- Stored data
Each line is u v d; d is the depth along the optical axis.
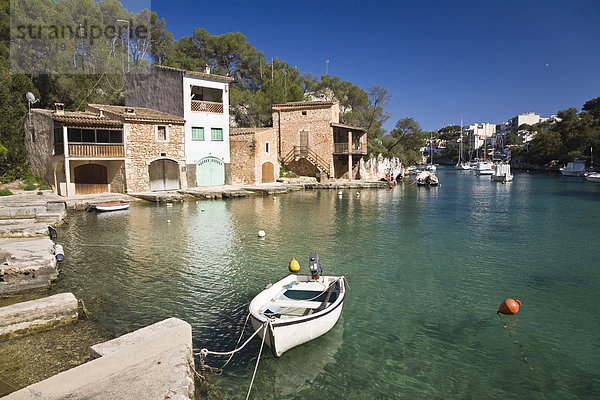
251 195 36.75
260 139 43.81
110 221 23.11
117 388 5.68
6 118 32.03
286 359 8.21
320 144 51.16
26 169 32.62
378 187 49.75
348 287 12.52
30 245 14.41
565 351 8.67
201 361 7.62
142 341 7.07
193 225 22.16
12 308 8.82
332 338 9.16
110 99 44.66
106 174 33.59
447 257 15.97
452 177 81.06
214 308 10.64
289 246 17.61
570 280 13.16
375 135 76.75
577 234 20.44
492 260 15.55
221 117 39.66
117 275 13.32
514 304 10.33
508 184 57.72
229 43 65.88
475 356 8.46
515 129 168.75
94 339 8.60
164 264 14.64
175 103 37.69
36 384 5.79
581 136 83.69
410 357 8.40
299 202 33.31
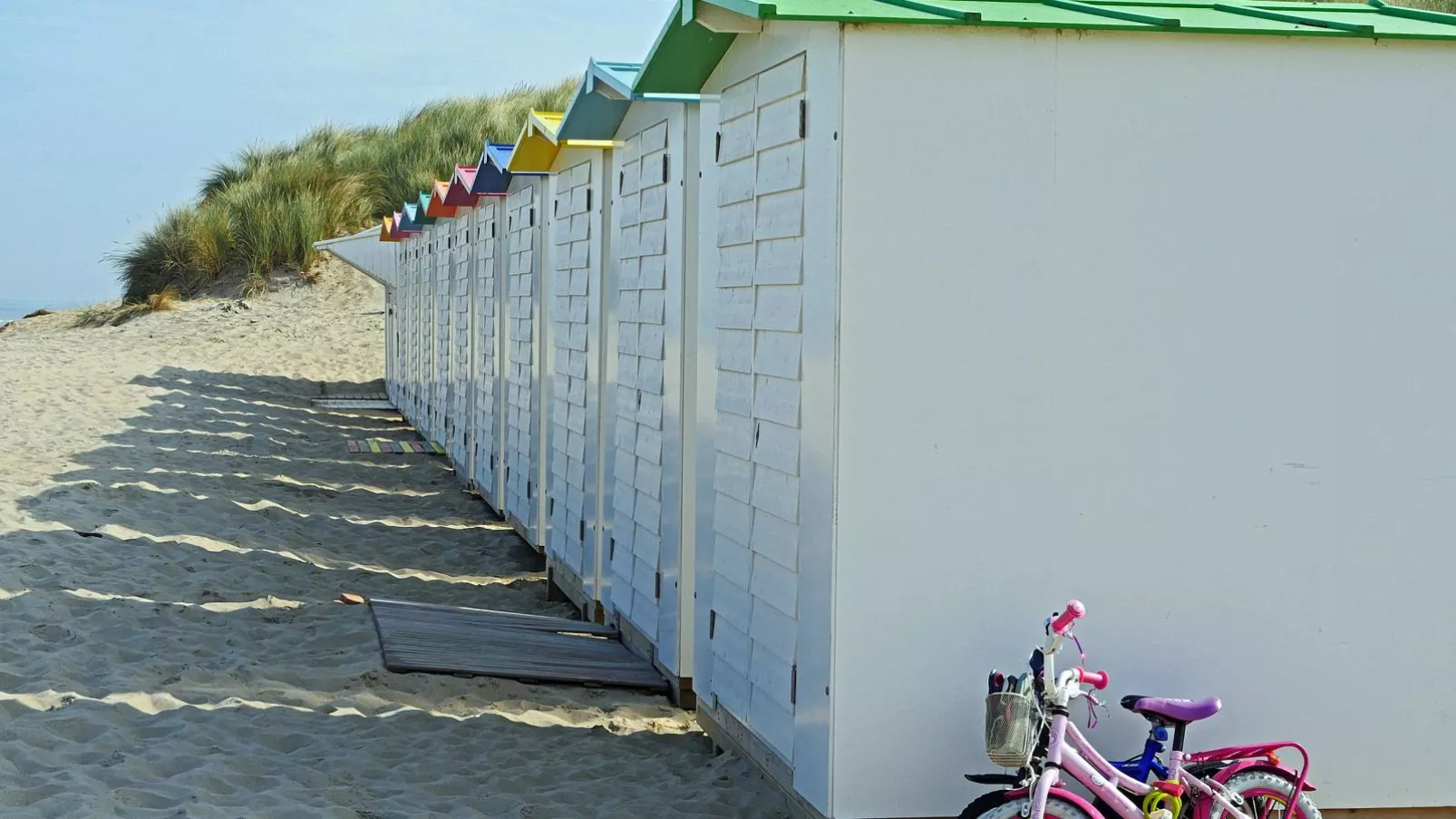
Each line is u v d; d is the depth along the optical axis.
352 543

...

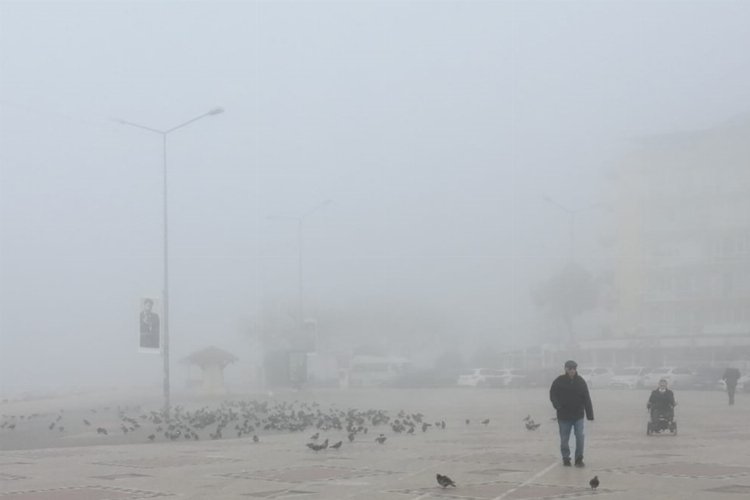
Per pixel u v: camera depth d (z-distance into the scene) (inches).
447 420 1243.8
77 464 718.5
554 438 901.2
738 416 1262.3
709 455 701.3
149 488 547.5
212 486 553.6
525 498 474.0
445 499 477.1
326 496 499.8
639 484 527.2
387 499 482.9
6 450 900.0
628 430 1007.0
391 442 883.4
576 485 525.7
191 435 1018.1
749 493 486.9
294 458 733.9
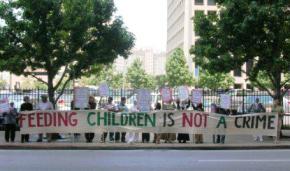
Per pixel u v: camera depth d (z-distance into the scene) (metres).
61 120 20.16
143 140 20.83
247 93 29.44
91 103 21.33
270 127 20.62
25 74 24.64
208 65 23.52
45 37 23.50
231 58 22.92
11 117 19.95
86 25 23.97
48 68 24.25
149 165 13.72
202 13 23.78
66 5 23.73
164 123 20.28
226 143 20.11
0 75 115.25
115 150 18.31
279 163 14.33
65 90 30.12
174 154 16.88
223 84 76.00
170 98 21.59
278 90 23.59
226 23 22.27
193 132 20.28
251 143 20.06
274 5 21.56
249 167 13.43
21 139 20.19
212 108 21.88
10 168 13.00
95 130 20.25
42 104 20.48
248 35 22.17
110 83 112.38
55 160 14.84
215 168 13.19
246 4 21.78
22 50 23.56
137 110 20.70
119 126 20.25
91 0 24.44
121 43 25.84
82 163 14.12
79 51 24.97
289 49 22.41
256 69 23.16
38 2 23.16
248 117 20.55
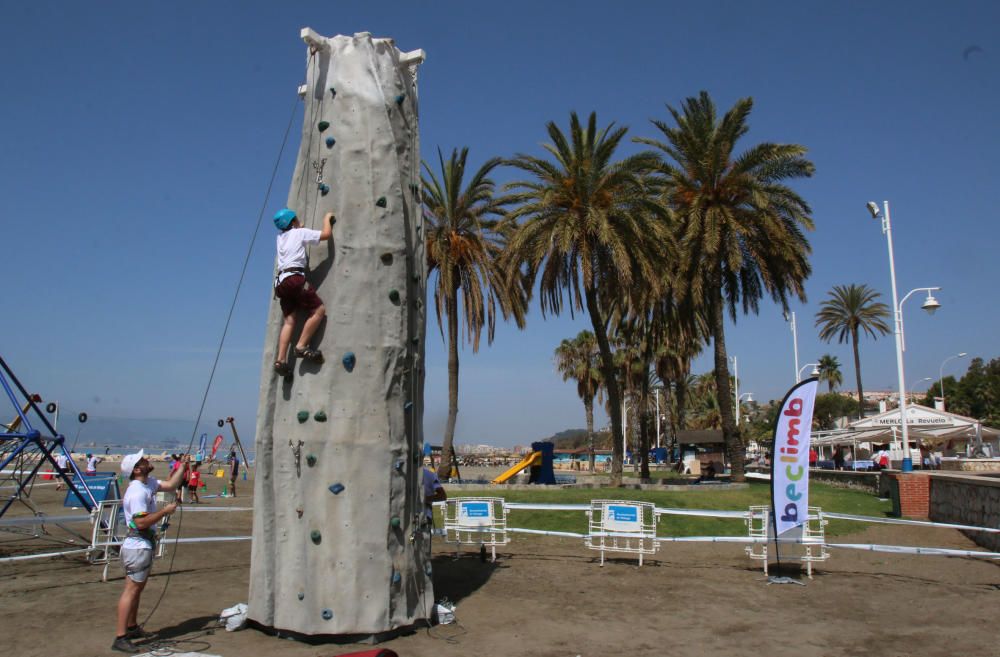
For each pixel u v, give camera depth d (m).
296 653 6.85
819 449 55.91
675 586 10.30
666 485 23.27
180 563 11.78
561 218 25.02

- WHAT YOU ARE ASKED TO DO
The lines you need are those containing "camera"; find them in the records and copy them.

- ANSWER SPACE
Per pixel u v: camera depth d (z-distance into the scene) (inches).
Per pixel u v: camera depth d (z-distance into the scene) (metres).
For each pixel u v, give camera depth d (m).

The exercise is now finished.